Could you advise me (or share a link) how to implement closing listeners correctly? As I've found, I should register my own AbstractLifecycleComponent and add there a LifecycleListener that will clear a cache in beforeStop() method. Is that correct?

P.S. I have the other difficulty with BulkScorer:

  1. If my index has nested fields, than org.elasticsearch.search.DefaultSearchContext wraps my query with BooleanQuery and add Occur.FILTER clause to it. (that become DocValuesFieldExistsQuery [field=_primary_term] in fact).
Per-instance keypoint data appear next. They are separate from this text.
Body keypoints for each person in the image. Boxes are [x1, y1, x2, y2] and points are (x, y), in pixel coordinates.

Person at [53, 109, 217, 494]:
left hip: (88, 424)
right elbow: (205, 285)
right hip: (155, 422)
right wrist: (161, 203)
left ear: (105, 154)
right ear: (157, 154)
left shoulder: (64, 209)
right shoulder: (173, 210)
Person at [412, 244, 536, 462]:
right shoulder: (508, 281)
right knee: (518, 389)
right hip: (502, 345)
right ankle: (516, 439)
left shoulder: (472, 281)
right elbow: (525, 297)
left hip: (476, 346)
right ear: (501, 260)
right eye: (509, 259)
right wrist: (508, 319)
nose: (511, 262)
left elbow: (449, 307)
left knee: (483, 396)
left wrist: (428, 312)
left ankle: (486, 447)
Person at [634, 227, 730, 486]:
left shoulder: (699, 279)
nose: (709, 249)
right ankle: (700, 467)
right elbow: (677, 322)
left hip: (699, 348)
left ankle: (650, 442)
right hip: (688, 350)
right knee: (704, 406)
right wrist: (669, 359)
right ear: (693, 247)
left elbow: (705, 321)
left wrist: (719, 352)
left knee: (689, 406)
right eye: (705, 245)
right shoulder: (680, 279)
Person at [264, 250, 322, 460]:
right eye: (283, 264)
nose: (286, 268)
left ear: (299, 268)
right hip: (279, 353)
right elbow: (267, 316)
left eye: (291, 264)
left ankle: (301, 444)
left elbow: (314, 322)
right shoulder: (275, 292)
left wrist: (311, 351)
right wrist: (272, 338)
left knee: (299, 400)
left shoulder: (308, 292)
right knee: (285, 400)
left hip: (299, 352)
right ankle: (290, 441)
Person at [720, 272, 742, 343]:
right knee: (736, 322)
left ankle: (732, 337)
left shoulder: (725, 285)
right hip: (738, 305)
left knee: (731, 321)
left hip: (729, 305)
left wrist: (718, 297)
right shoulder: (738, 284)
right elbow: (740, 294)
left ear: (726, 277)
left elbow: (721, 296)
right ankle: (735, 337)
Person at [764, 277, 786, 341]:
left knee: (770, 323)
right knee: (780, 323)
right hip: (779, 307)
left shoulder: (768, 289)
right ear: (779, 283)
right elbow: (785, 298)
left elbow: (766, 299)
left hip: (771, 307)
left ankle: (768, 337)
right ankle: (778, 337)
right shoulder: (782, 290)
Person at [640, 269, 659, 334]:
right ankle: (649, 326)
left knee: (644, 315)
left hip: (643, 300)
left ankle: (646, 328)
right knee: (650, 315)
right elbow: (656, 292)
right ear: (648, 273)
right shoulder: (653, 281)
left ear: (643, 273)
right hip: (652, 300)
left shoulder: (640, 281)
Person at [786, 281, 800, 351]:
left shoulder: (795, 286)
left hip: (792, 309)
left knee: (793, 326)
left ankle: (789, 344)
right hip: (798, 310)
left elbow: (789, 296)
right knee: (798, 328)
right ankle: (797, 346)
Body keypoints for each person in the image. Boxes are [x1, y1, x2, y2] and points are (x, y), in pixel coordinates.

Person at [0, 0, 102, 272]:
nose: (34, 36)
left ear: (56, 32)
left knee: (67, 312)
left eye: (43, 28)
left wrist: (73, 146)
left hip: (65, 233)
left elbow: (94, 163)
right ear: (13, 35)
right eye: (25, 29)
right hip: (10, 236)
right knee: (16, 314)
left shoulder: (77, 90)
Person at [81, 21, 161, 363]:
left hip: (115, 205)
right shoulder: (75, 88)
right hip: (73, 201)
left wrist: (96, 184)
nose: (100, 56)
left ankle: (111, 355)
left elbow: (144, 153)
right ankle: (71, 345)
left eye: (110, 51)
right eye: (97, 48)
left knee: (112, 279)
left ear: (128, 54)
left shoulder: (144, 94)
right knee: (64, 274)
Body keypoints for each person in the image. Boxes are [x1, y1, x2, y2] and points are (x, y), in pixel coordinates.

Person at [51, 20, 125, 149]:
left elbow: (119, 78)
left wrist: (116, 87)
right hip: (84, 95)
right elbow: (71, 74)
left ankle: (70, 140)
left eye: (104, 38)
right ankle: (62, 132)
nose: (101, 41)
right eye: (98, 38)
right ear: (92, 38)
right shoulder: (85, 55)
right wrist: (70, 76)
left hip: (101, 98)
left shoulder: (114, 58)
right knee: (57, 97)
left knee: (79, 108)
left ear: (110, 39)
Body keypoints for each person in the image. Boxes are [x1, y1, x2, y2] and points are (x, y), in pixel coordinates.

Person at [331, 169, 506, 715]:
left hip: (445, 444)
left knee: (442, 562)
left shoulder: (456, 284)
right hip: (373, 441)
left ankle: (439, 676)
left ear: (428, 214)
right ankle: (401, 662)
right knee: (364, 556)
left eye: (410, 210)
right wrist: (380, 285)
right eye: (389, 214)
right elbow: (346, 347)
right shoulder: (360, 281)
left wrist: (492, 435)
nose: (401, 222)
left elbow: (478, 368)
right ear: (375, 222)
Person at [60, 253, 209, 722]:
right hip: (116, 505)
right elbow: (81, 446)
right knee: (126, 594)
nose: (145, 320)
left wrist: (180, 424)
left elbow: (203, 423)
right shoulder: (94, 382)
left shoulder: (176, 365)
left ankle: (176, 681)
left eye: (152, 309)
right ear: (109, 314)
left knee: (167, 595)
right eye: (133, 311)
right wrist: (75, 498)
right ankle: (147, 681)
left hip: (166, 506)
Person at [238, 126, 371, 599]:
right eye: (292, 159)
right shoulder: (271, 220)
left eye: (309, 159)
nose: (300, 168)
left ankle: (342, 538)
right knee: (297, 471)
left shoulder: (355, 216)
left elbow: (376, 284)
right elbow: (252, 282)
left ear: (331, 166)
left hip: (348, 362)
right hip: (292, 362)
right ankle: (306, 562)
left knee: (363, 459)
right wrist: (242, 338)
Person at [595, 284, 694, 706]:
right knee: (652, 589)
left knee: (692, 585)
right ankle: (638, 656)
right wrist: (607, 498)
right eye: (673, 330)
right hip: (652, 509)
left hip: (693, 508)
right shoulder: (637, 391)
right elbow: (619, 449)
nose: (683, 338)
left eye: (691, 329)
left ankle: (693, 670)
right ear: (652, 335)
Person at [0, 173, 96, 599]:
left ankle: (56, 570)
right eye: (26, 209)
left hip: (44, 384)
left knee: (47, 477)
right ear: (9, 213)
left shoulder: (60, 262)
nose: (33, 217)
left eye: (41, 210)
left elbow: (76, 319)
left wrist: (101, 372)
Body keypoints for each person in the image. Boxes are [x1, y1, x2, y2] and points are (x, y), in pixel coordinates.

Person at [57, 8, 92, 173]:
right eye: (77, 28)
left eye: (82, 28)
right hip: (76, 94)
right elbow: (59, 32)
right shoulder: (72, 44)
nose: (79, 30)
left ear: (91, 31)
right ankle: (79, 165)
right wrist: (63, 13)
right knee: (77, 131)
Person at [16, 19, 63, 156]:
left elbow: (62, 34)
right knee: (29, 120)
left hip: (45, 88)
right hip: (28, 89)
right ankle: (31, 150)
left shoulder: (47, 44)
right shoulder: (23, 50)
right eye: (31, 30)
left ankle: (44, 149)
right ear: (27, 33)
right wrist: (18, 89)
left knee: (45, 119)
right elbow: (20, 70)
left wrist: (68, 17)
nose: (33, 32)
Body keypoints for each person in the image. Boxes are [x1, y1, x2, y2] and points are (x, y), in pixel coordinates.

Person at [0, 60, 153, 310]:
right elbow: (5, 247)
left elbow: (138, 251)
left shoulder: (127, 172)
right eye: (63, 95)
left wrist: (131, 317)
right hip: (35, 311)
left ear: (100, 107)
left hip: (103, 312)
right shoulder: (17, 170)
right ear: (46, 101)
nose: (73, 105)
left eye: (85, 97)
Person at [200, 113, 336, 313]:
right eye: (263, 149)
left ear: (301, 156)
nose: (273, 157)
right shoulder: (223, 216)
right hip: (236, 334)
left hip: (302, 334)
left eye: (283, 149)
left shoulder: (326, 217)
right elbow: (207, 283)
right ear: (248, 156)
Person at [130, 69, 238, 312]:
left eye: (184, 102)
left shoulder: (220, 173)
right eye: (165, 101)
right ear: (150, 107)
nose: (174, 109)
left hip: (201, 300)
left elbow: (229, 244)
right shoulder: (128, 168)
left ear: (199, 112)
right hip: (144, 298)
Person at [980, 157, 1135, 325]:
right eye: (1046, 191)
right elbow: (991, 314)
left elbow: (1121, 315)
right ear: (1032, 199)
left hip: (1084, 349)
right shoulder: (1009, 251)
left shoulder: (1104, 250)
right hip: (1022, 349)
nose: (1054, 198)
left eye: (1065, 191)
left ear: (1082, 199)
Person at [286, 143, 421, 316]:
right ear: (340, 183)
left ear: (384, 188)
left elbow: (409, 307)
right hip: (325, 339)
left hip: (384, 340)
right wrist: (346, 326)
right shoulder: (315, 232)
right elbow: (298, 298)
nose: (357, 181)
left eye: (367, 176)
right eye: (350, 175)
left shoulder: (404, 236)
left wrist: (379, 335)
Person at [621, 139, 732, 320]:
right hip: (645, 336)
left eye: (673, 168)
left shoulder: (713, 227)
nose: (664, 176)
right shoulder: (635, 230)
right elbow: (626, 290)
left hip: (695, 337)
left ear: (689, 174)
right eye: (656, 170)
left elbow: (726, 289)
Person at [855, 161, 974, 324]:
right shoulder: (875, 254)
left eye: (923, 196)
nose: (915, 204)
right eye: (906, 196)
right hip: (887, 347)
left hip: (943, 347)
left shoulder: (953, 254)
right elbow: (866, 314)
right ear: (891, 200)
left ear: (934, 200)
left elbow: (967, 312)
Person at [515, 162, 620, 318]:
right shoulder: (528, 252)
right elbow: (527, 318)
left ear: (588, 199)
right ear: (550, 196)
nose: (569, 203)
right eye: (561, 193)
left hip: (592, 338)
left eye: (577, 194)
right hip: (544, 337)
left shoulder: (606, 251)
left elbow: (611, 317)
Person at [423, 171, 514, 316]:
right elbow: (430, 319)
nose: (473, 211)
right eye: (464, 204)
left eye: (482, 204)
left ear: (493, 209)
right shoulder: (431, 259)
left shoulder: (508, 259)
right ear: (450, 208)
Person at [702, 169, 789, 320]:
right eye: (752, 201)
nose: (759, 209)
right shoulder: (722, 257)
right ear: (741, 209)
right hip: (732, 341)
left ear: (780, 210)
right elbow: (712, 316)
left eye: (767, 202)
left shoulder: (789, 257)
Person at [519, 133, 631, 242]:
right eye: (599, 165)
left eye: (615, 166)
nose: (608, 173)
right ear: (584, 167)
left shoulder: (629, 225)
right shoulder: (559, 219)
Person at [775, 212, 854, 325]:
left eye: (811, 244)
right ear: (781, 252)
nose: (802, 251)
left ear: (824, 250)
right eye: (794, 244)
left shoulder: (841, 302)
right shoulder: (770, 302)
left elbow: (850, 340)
Further, when executing BooleanWeight.booleanScorer() method prevents my bulkScorer been executed, because the final query has 2 required clauses (have a look there).
  2. I'd like to be able to wrap my query to boolean query by myself.

So, in these cases (when my query is wrapped to boolean) my bulkScorer is not called at all. ThereforŠµ my search does not work at all. (not only caching)

Is there a way to overcome this limitation somehow?

Thanks,
Vadim Gindin


(Adrien Grand) #6

Hi Vadim,

Actually no, you could do it at the level of your query directly. I guess the closest example to that that we have is the query cache, see eg. calls to addClosedListener at https://github.com/apache/lucene-solr/blob/b4449c73e4c1ed34bc155ae5a818ac1a870ea7f8/lucene/core/src/java/org/apache/lucene/search/LRUQueryCache.java.

Indeed Elasticsearch adds filters implicitly. BulkScorer is supposed to be an optimization rather than the regular API for queries to implement. That said if this API is more convenient for you to implement, you could make the Weight#scorer method return something that looks like the BulkScorerWrapperScorer wrapper class that I showed above, which wraps a BulkScorer and implements the Scorer API.